— Text excerpt —
8th Premier of Victoria
- In office 19 June 1871 – 10 June 1872
- Monarch: Queen Victoria
- Preceded by: Sir James McCulloch
- Succeeded by: James Francis

3rd Speaker of the Victorian Legislative Assembly
- In office 22 May 1877 – 9 February 1880
- Preceded by: Charles McMahon
- Succeeded by: Charles McMahon

Personal details
- Born: Cathal Gabhánach Ó Dubhthaigh 12 April 1816 Monaghan Town, County Monaghan, Ireland
- Died: 9 February 1903 (aged 86) Nice, France
- Spouses: Emily McLaughlin; Susan Hughes; Louise Hall;
- Profession: Politician

= Charles Gavan Duffy =

Irish poet, politician and journalist

Sir Charles Gavan Duffy KCMG, PC (born Cathal Gabhánach Ó Dubhthaigh; 12 April 1816 – 9 February 1903) was an Irish poet, politician and journalist (editor of The Nation), Young Irelander and tenant-rights activist. After emigrating to Australia in 1856 he entered the politics of Victoria on a platform of land reform, and in 1871–1872 served as the colony's 8th Premier.

— Instructions —
1 > Reproduce the passage of the Charles Gavan Duffy text from "Sir Charles Gavan" to "colony's 8th Premier." word for word.
2 > Pick up the text on Charles Gavan Duffy after its final sentence and write the next part.

Page-level text extractions:
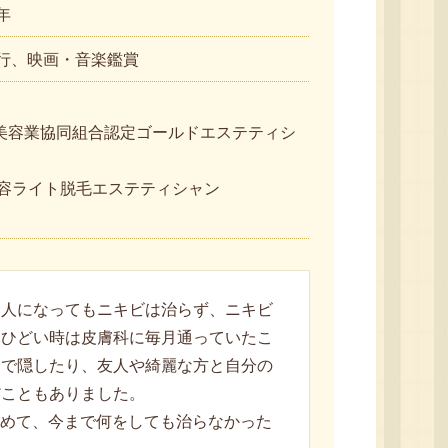
年
行、映画・音楽鑑賞
全身美容業協同組合認定ゴールドエステティシ
定美容ライト脱毛エステティシャン
会人になってもニキビは治らず、ニキビ
、ひどい時は皮膚科に毎月通っていたこ
クで隠したり、友人や綺麗な方と自分の
だこともありました。
始めて、今まで何をしても治らなかった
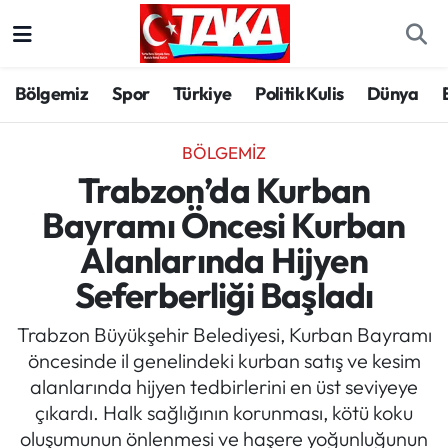
Bölgemiz
Trabzon Nöbetçi Eczaneler
Bölgemiz
Spor
Türkiye
Politik Kulis
Dünya
Spor
Trabzon Hava Durumu
BÖLGEMIZ
Türkiye
Trabzon Trafik Yoğunluk Haritası
Trabzon’da Kurban
Bayramı Öncesi Kurban
Kültür/Sanat
Süper Lig Puan Durumu ve Fikstür
Alanlarında Hijyen
Politika
Tüm Manşetler
Seferberliği Başladı
Politik Kulis
Son Dakika Haberleri
Trabzon Büyükşehir Belediyesi, Kurban Bayramı
öncesinde il genelindeki kurban satış ve kesim
Dünya
Haber Arşivi
alanlarında hijyen tedbirlerini en üst seviyeye
çıkardı. Halk sağlığının korunması, kötü koku
Magazin
oluşumunun önlenmesi ve haşere yoğunluğunun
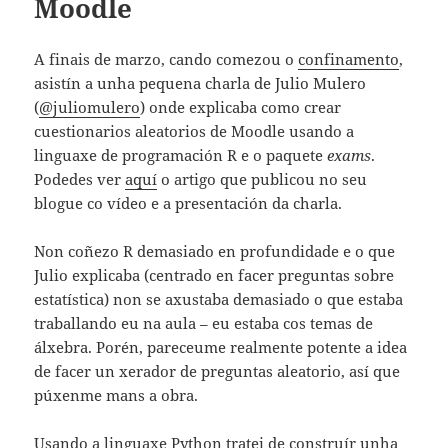
Moodle
A finais de marzo, cando comezou o
confinamento
,
asistín a unha pequena charla de Julio Mulero
(
@juliomulero
) onde explicaba como crear
cuestionarios aleatorios de Moodle usando a
linguaxe de programación R e o paquete
exams
.
Podedes ver
aquí
o artigo que publicou no seu
blogue co vídeo e a presentación da charla.
Non coñezo R demasiado en profundidade e o que
Julio explicaba (centrado en facer preguntas sobre
estatística) non se axustaba demasiado o que estaba
traballando eu na aula – eu estaba cos temas de
álxebra. Porén, pareceume realmente potente a idea
de facer un xerador de preguntas aleatorio, así que
púxenme mans a obra.
Usando a linguaxe Python tratei de construír unha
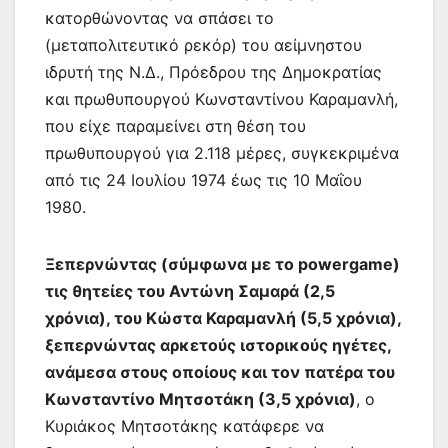
κατορθώνοντας να σπάσει το
(μεταπολιτευτικό ρεκόρ) του αείμνηστου
ιδρυτή της Ν.Δ., Πρόεδρου της Δημοκρατίας
και πρωθυπουργού Κωνσταντίνου Καραμανλή,
που είχε παραμείνει στη θέση του
πρωθυπουργού για 2.118 μέρες, συγκεκριμένα
από τις 24 Ιουλίου 1974 έως τις 10 Μαΐου
1980.
Ξεπερνώντας (σύμφωνα με το powergame)
τις θητείες του Αντώνη Σαμαρά (2,5
χρόνια), του Κώστα Καραμανλή (5,5 χρόνια),
ξεπερνώντας αρκετούς ιστορικούς ηγέτες,
ανάμεσα στους οποίους και τον πατέρα του
Κωνσταντίνο Μητσοτάκη (3,5 χρόνια)
, ο
Κυριάκος Μητσοτάκης κατάφερε να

— Answers —
1 >
Sir Charles Gavan Duffy KCMG, PC (born Cathal Gabhánach Ó Dubhthaigh; 12 April 1816 – 9 February 1903) was an Irish poet, politician and journalist (editor of The Nation), Young Irelander and tenant-rights activist. After emigrating to Australia in 1856 he entered the politics of Victoria on a platform of land reform, and in 1871–1872 served as the colony's 8th Premier.

2 >
==Ireland==

===Early life and career===

Duffy was born at No.10 Dublin Street in Monaghan Town, County Monaghan, Ireland, the son of a Catholic shopkeeper. His father died when he was ten, and at the insistence of his sister and with the permission of his guardian, a parish priest, he was taken out of the local "poor school" and sent, as its only Catholic pupil, to a classical academy in Monaghan run by a presbyterian minister, John Bleckley. While not allowed "altogether to forget" that he "belonged to the race beaten at the Boyne", he recalls that there was a "boys newspaper" and a "boys' parliament" (indications, perhaps, that Bleckley was influenced by the democratically-inclined pedagogy of Belfast schoolmaster David Manson) in which his Protestant schoolmates debated, and resolved in favour of, Catholic emancipation.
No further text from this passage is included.